## Activity:
Answer these questions from the abstract below, marking each answer with the letter of its question.
(a) Which agent was used to specifically antagonize p38mapk?
(b) Which agent blocked all three kinases and completely blocked the induction of iNOS expression?
(c) What is the TNF-alpha receptor named in the abstract's final sentence?
Segment Start: Document segment
Abstract

The expression of inducible nitric oxide synthase (iNOS) by macrophages is stimulated by coexposure to IFN-gamma and a number of stimuli, including TNF-alpha. Recent work has shown that TNF-alpha activates members of the mitogen-activated protein kinase family that subsequently trans-activate transcription factors implicated in the regulation of iNOS expression. The objective of this study was to systematically evaluate the role of: 1) p42mapk/erk2, 2) p46 c-Jun NH2-terminal kinase/stress-activated protein kinase (p46 JNK/SAPK), and 3) p38mapk in the induction of iNOS expression during costimulation of mouse macrophages with IFN-gamma and TNF-alpha. All three kinases were activated during costimulation with IFN-gamma and TNF-alpha. However, specific antagonism of the p42mapk/erk2 and p38mapk with PD98059 and SKF86002, respectively, had no effect on the induction of iNOS expression. In contrast, blockade of all three kinases with N-acetylcysteine completely blocked the induction of iNOS expression. In addition, specific antagonism of the JNK/SAPK upstream kinases MEKK (mitogen-activated protein kinase/extracellular signal-regulated kinase kinase kinase) and MKK4 (mitogen-activated protein kinase kinase 4) with dominant inhibitory mutants blocked transcriptional activation of the iNOS promoter in response to costimulation with IFN-gamma and TNF-alpha. Collectively, these findings support the involvement of p46 JNK/SAPK and its upstream kinases in regulating the induction of iNOS following ligation of the TNF-alpha receptor CD120a (p55) in the presence of IFN-gamma.
Segment End: Document segment
Segment Start: Extracted material
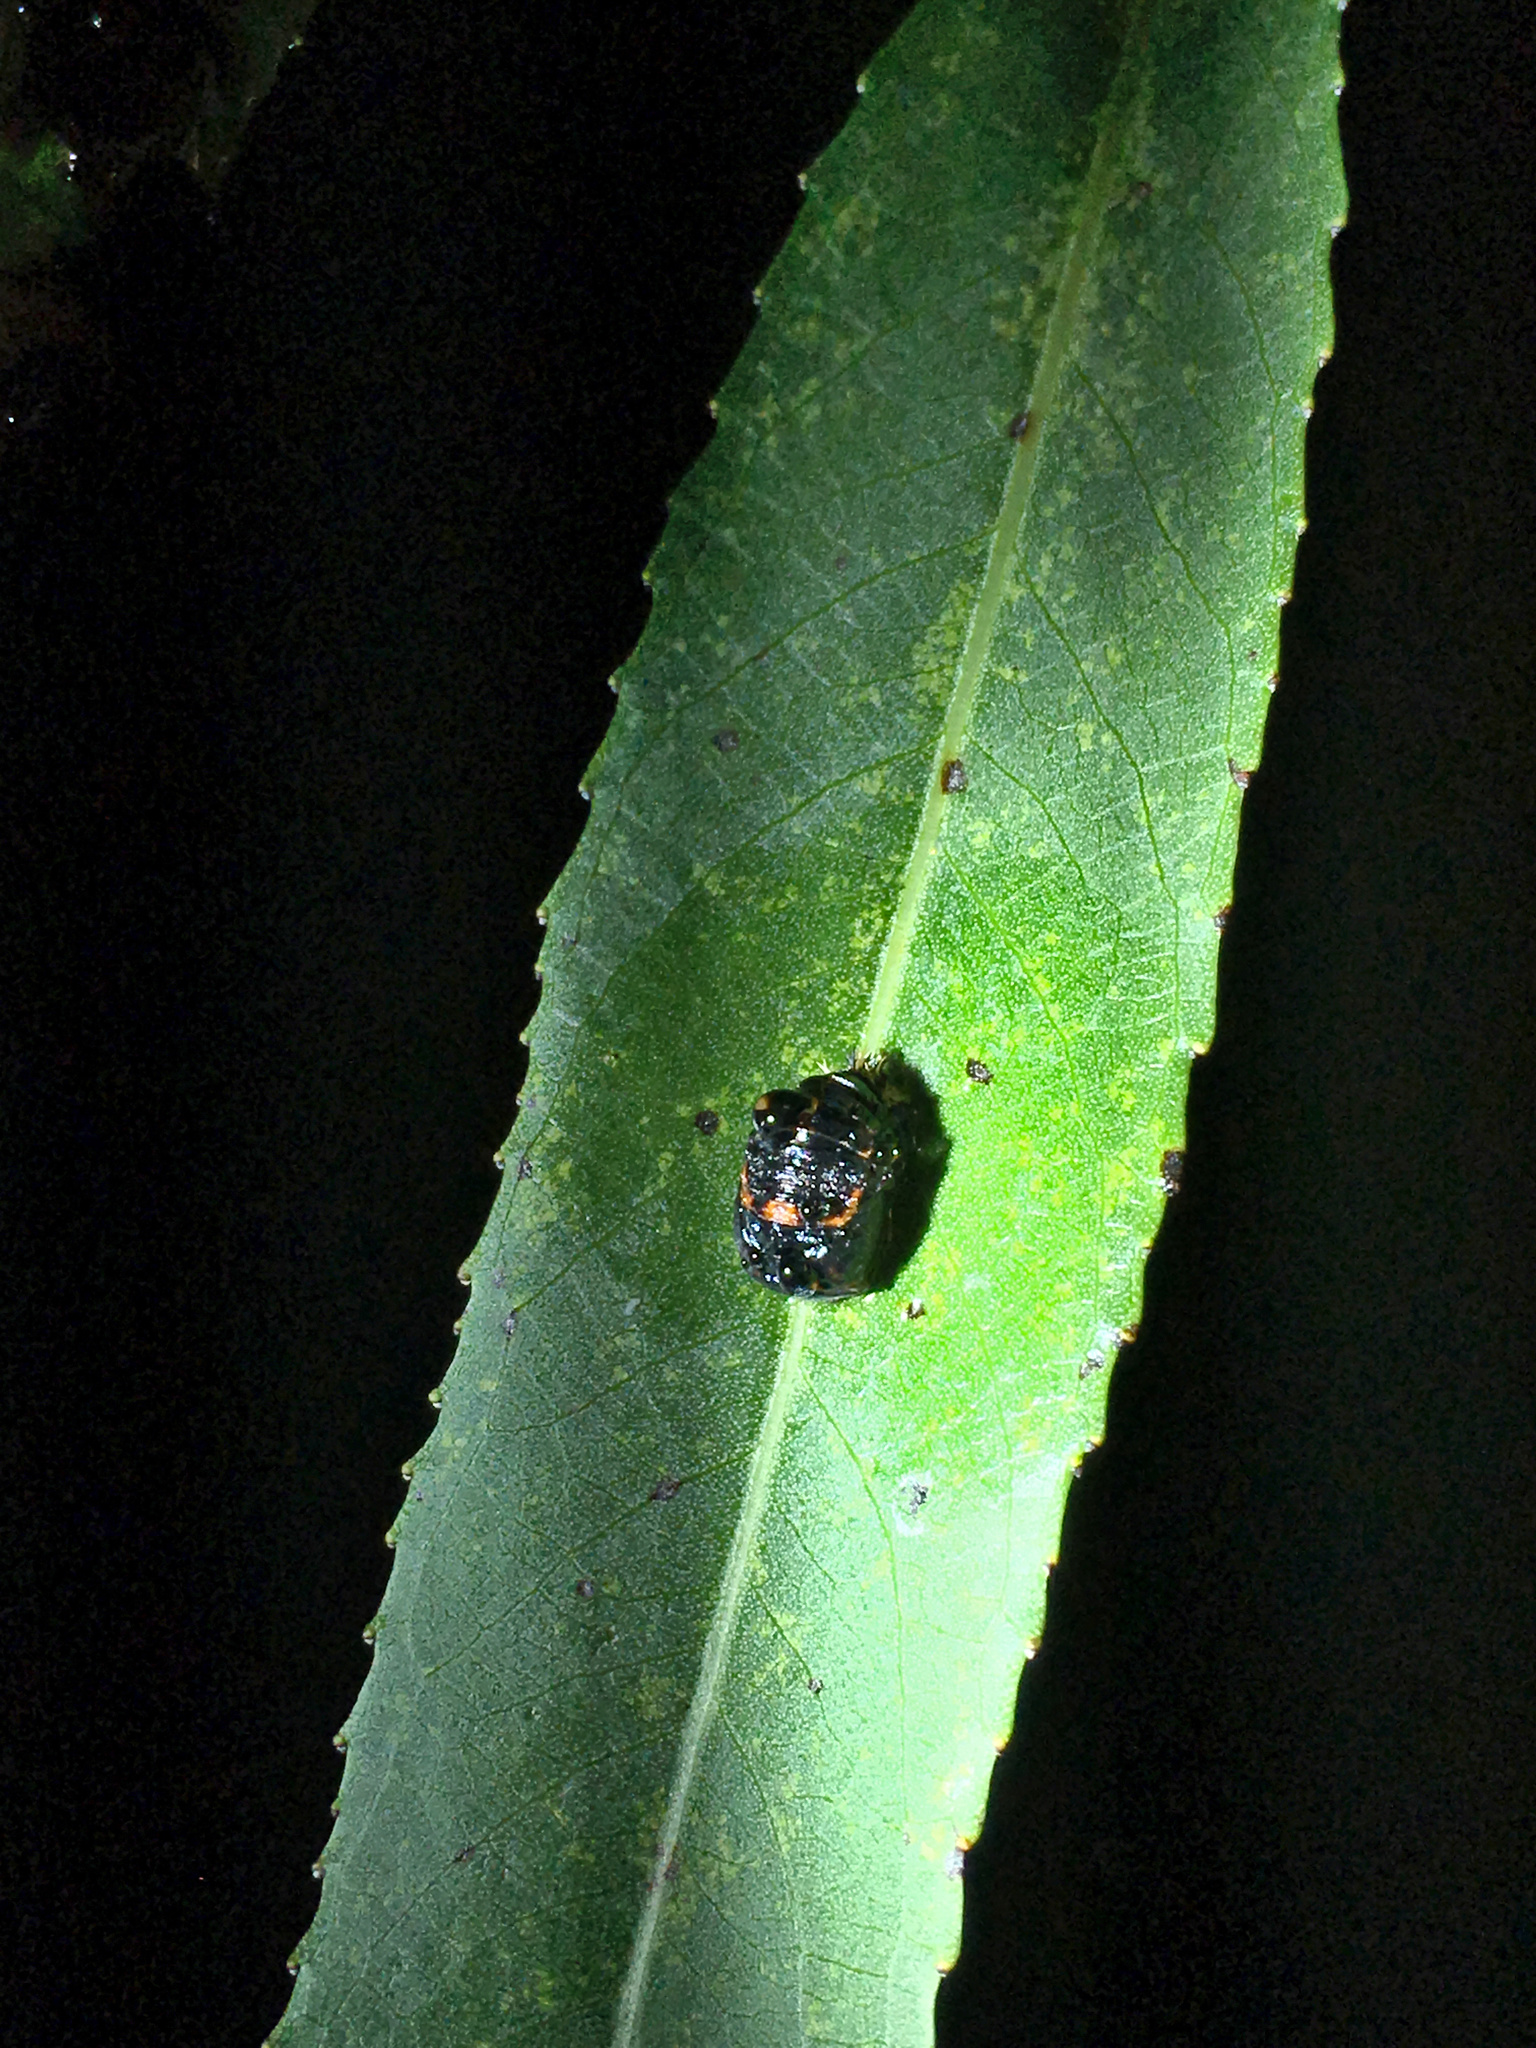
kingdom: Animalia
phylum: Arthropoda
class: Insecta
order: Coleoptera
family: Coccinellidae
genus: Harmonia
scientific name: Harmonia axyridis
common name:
Segment End: Extracted material
Segment Start: Extracted material
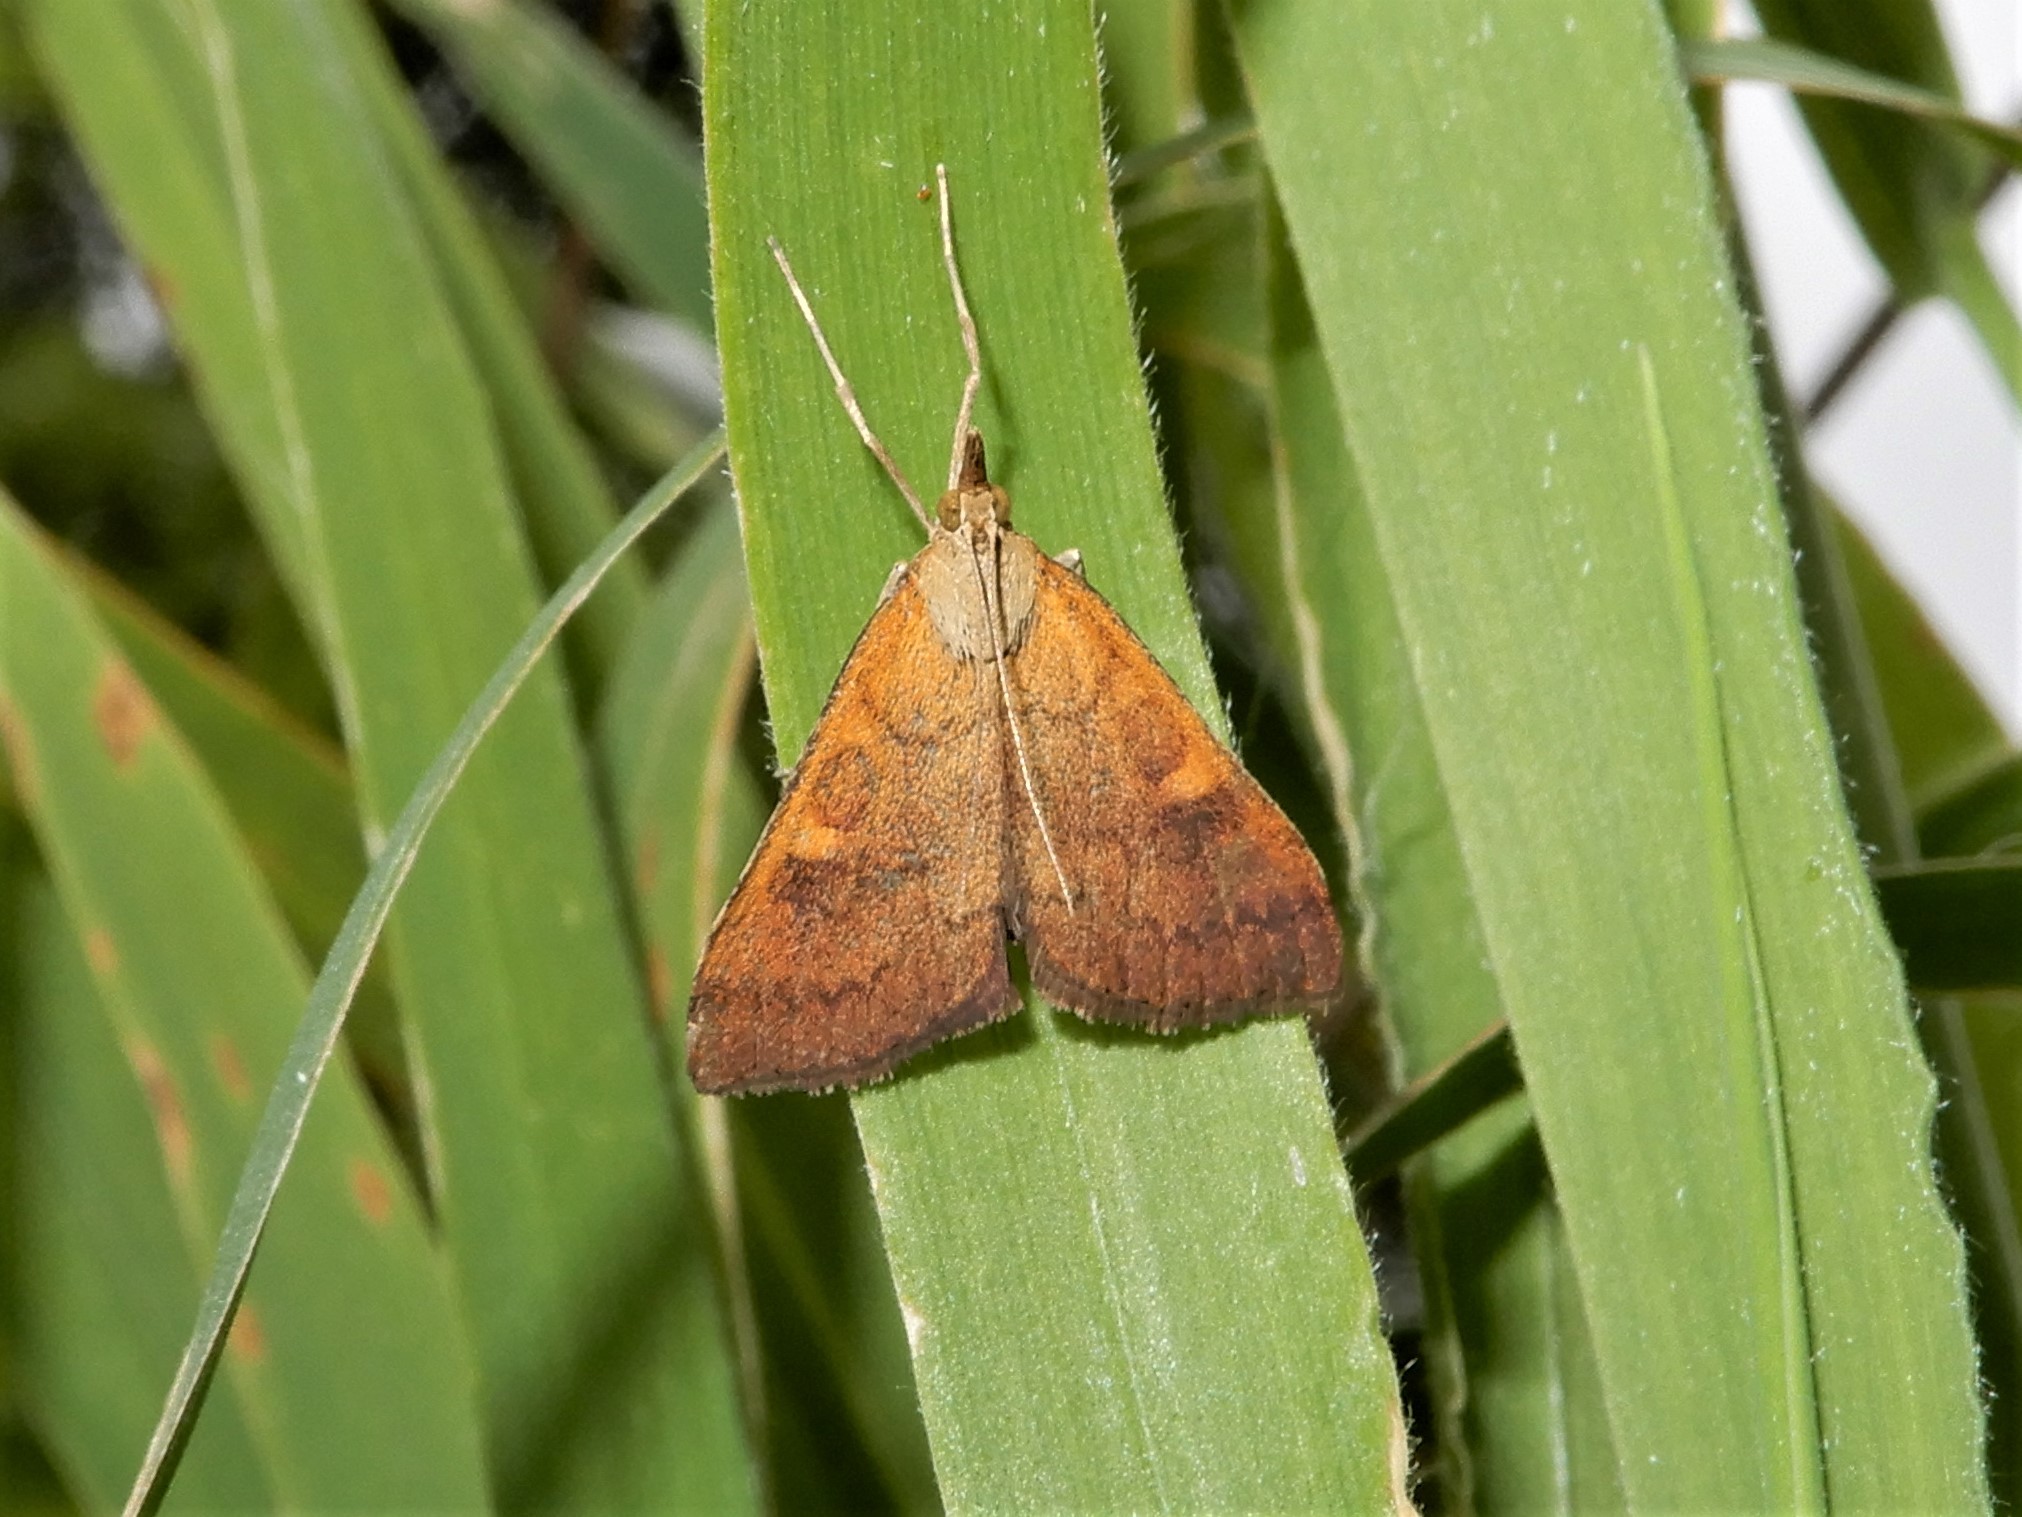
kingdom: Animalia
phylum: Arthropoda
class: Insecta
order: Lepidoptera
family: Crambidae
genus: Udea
Segment End: Extracted material
## Answer to this task:
(a) SKF86002
(b) N-acetylcysteine
(c) CD120a (p55)